I consider myself to be a person of principles. Some call this being a “stubborn pain in the… I consider myself to be a person of principles. Some call this being a “stubborn pain in the ass,” but you get the general idea.
At some point during high school, most rational and reasonable people, who grew up in an age of modern dental technological progress, put themselves at the mercy of an oral surgeon and get their wisdom teeth removed.
I’m neither rational, nor reasonable. Around the same time that the world of motor vehicles was put on high alert because the Commonwealth of Pennsylvania foolishly declared my presence behind the wheel of an automobile to be legal, my dentist also warned that my wisdom teeth were a “situation that needed to be brought to my attention.”
This had to be the stupidest idea I’d heard since kindergarten, when my playmate and I decided that since both of our parents refused to have an outdoor pool installed, digging our own in the backyard would not only be economical, but work out just as well as the real McCoy. My wisdom teeth didn’t bother me at all. Shoot, I couldn’t even see the molars that were allegedly going to screw up the years, not to mention thousands of dollars of orthodontia, I’d persevered during those awkward middle-school years.
Despite my reluctance, I relented and agreed to go to a consultation with the oral surgeon. When the big day rolled around, a nurse called me into the surgeon’s office. My dad came along for “moral support.” In reality this was just a cover-up so that he could drive me there to be sure my ass actually went in the first place. I sat down in a cushy chair and the first thing I spotted on the surgeon’s desk was … a jar of teeth. Not fake, “this is a mold of your mouth” teeth, but nasty-ass, actual human teeth left in some brown substance for preservation purposes. This was not the most convincing way to sell an unnecessary surgery to a highly skeptical chick like myself.

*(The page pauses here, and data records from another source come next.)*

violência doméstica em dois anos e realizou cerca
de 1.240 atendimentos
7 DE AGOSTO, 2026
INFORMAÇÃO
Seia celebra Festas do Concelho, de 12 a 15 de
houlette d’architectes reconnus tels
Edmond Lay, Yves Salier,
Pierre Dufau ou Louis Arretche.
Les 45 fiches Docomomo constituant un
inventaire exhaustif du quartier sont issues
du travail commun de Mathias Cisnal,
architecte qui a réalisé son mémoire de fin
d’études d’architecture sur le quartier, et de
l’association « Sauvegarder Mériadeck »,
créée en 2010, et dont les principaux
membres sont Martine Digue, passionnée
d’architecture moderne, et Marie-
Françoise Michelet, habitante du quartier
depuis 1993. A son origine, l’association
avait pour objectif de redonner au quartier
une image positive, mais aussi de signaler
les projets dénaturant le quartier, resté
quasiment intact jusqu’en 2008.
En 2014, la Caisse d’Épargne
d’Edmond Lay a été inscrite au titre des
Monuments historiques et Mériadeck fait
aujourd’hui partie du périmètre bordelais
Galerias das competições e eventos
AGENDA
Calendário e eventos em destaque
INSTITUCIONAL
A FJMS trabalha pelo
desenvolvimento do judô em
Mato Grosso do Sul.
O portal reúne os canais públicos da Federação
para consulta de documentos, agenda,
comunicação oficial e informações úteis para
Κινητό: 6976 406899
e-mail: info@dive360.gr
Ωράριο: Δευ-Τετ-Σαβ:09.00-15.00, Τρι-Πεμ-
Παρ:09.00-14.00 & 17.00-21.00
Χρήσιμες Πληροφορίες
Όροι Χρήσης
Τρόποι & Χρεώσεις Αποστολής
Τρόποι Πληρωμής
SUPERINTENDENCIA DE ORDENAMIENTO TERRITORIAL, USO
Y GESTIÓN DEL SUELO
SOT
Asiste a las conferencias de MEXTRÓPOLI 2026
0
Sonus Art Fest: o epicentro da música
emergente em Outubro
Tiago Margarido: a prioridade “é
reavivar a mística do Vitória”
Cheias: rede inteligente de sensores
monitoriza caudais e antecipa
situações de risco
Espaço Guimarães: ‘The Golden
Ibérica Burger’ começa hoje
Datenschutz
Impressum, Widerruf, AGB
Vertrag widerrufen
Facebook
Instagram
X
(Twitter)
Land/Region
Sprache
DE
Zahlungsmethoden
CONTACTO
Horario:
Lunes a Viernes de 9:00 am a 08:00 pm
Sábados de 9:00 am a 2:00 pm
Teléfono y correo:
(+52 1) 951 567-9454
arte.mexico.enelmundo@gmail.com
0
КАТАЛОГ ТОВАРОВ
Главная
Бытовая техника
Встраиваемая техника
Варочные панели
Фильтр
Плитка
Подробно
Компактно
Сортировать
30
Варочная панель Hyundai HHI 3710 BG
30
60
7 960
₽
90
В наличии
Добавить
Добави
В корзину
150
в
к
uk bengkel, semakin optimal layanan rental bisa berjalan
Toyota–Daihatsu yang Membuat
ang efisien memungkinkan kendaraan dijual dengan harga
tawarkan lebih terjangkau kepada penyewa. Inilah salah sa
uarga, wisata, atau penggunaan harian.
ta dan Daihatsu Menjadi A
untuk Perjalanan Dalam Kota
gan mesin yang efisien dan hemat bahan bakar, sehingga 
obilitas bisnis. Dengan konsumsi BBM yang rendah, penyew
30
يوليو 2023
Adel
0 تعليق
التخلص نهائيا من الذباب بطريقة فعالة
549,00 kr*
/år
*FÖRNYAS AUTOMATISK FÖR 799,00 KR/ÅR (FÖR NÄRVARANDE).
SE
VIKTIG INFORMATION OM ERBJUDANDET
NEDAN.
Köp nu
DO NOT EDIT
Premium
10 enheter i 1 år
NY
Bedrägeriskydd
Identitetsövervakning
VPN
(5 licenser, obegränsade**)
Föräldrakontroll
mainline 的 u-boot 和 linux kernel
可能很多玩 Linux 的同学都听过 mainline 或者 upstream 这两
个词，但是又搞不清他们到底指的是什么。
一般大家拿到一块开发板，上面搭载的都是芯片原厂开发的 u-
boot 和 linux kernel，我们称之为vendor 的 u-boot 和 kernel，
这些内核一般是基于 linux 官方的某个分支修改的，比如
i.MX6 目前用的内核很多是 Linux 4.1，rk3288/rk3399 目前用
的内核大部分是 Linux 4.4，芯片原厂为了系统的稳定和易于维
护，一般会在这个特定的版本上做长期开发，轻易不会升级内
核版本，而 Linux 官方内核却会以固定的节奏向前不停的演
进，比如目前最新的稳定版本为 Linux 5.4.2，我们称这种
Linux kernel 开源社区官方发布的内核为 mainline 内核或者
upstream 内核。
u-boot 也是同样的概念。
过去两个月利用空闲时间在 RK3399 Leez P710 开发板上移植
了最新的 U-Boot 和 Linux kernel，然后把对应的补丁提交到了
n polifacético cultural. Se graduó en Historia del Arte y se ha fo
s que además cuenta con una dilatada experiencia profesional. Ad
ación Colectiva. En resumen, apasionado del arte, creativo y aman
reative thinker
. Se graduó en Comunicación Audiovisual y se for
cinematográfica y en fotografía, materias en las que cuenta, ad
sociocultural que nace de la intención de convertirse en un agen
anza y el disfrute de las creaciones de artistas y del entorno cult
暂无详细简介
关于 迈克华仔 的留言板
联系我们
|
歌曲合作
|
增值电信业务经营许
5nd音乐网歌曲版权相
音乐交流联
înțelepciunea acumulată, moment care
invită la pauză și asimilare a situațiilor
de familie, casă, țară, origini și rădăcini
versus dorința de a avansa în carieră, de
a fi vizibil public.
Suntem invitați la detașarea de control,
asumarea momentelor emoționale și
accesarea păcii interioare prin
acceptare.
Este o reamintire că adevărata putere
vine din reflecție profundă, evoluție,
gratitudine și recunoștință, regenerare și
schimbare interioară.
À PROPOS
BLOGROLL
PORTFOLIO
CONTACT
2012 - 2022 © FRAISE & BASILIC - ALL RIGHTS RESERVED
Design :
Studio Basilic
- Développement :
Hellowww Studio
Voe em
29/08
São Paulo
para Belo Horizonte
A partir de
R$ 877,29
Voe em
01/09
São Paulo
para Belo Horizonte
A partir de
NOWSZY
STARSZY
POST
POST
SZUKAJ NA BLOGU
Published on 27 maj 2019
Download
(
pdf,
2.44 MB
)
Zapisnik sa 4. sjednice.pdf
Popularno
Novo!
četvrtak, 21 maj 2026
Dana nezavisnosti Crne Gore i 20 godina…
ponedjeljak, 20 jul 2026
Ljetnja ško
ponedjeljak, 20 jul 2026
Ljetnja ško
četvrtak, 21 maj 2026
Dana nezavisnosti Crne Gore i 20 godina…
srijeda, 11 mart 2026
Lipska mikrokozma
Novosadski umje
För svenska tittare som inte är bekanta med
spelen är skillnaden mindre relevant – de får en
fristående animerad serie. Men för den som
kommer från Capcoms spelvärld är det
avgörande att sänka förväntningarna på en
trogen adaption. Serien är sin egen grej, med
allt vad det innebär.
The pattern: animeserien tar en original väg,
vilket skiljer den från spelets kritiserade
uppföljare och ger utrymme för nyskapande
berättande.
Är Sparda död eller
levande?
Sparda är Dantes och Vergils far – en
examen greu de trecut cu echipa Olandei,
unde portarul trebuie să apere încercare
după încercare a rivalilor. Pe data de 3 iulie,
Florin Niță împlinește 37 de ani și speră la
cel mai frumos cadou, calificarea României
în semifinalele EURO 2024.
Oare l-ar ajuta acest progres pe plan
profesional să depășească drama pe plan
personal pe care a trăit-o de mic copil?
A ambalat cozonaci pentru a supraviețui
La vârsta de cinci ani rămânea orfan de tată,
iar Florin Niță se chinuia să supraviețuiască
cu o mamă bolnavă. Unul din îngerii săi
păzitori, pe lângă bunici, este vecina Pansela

My consultation lasted about as long as one of J.Lo’s marriages. On the way home, I spouted off a list of reasons why the oral surgeon was a complete quack, and why there was no way in hell my wisdom teeth were coming out. They brought me no discomfort. I didn’t want to waste my valuable time bed-ridden and looking like a chipmunk for the better part of a week. And — because I’m a complete dork and still wear my retainer to bed each and every night — it was highly likely that my teeth would come up in place and not render my days as a metal mouth useless. Besides, I needed all the wisdom I could get.
In the years since, my dad has continued to periodically mention the idea of me having my teeth removed. Before he can so much as complete the sentence, I am quick to cut him off and bark, “My teeth don’t bother me, and having them removed is really just a vicious conspiracy thought up by the American Dental Association, to make a pile of money off of unassuming suckers like my sister, who spent four days on a diet consisting of nothing more than milkshakes and Jello after having her wisdom teeth ripped from her gums.”
During the four years since that dreadful consultation, I’ve reveled in the fact that for once in my life, my warped logic may have gotten me out of doing something I didn’t want to do.
This was all fine and dandy until a month ago when — horror of horrors — my teeth really started to bother me. Not all of them, but the left side in particular. Blessed with a fairly high pain threshold, I was able to ignore it for about a week. As the situation persisted, I pressed my face up against a mirror, opened my mouth and tried to inspect for myself to see what the hell was going on back there. Sure enough, a hunk of white enamel could be seen, starting to bust through my gums. Here I was, 20 years old, and I was friggin’ teething.
I started an inconvenient and ineffective regimen of tossing back Tylenol and sucking on ice cubes all day long. When it finally got to be too much to endure, I decided the pain caused by my teeth outweighed the hit my pride would be taking if I were to confess that my anti-surgery rationale was no longer legitimate. I had to gather all my courage, dial home, and ask my parents to set up another consultation with el Quack-o, the dreaded oral surgeon.
Making that call was admitting defeat after a four-year battle. What makes it worse is that by having to admit that my dad was right, and, by default, I was wrong. To his credit, he has yet to rub it in my face or pull out the ultimate phrase of supremacy and victory: “I told you so.”
I may have lost the battle, not to mention my dignity, but hopefully the surgery will put an end to my post-childhood teething problems, and maybe it’ll make it a little easier to admit when I’m wrong from now on — as a matter of principle, of course.